Oleg Elkov
The U.S. dollar as measured by the widely watched US Dollar Index (DXY) “screens as expensive” relative to its key drivers, and the currency’s resilience looks set to persist in the near-term, Bank of America said this week.
The Dollar Index (DXY) was around 105.81 on Friday, up about 0.2%, and has gained 4.4% YTD. The index is about 3% stronger than its key drivers imply, with Bank of America in a note Thursday saying key drivers are Federal Reserve monetary policy, Chinese economic conditions and energy prices.
What’s likely behind the strength is euro risk and dollar demand in carry trade strategies, Bank of America FX Strategist Adarsh Sinha said. A euro (EUR:USD)(USD:EUR) risk premium stems from uncertainty surrounding France’s snap election, with two rounds to be held on June 30 and July 7.

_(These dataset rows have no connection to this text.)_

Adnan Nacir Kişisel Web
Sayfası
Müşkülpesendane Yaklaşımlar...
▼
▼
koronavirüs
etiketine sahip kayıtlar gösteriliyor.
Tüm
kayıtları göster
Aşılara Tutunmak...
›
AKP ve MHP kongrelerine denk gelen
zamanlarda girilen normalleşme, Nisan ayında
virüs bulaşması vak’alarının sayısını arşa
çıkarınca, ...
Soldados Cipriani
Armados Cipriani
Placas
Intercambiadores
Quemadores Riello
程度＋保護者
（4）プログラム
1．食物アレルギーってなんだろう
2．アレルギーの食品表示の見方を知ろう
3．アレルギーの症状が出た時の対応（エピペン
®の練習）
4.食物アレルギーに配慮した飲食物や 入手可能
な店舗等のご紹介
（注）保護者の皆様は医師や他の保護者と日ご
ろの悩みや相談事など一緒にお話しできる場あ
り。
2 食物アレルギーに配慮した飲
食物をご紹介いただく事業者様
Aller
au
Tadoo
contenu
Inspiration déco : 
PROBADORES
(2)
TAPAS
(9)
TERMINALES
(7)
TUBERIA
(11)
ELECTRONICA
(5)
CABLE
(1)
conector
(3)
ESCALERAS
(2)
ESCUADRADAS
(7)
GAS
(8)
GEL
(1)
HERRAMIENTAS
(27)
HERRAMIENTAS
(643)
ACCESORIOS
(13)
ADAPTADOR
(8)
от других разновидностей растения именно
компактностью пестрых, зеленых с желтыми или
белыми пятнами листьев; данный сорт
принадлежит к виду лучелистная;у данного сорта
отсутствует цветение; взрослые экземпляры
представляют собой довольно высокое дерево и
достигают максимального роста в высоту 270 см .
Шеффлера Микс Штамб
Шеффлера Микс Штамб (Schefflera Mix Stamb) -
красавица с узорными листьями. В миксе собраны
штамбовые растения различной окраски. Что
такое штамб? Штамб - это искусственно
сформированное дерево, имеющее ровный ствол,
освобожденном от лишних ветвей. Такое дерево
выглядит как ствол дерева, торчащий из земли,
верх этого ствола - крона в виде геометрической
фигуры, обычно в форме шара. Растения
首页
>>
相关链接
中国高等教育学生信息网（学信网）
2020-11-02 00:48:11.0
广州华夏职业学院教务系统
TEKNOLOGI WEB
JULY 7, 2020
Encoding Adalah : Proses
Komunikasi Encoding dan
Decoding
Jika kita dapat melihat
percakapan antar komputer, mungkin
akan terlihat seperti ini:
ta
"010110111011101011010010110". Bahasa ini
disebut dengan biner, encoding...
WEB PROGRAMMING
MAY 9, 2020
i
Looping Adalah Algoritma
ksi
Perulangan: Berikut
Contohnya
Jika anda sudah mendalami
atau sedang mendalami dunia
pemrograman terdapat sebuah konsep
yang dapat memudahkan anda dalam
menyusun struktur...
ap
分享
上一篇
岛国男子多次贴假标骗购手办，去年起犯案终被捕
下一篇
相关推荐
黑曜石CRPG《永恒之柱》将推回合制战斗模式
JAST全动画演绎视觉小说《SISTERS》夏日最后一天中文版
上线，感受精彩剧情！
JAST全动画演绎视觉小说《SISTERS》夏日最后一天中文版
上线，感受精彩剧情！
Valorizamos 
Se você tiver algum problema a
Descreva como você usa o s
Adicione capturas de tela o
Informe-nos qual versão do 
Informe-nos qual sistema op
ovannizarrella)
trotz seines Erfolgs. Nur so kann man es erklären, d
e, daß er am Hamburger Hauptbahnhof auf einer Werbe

Meanwhile, there’s “carry demand for high-yielding USD in a low volatility environment, especially vs. the likes of JPY,” Sinha said, referring to the Japanese yen. The yen (JPY:USD)(USD:JPY) has slumped +11% YTD against the dollar, largely because of the wide gap in interest rates between the U.S. and Japan.
“While we maintain our forecast for medium-term USD depreciation, this may have to wait until we are closer to Fed cuts and there is more evidence of China recovery,” Sinha said, referring to those elements as the two biggest fundamental drivers of the U.S. dollar. “Until then, hedging against near-term USD strength seems prudent to us.”
The dollar on Friday was buying 159.595 yen, up 0.4% a day after the U.S. Treasury Department added Japan to a list of countries it will monitor for currency manipulation. Japanese authorities this year purchased yen and sold dollars, strengthening the yen’s value, Treasury said.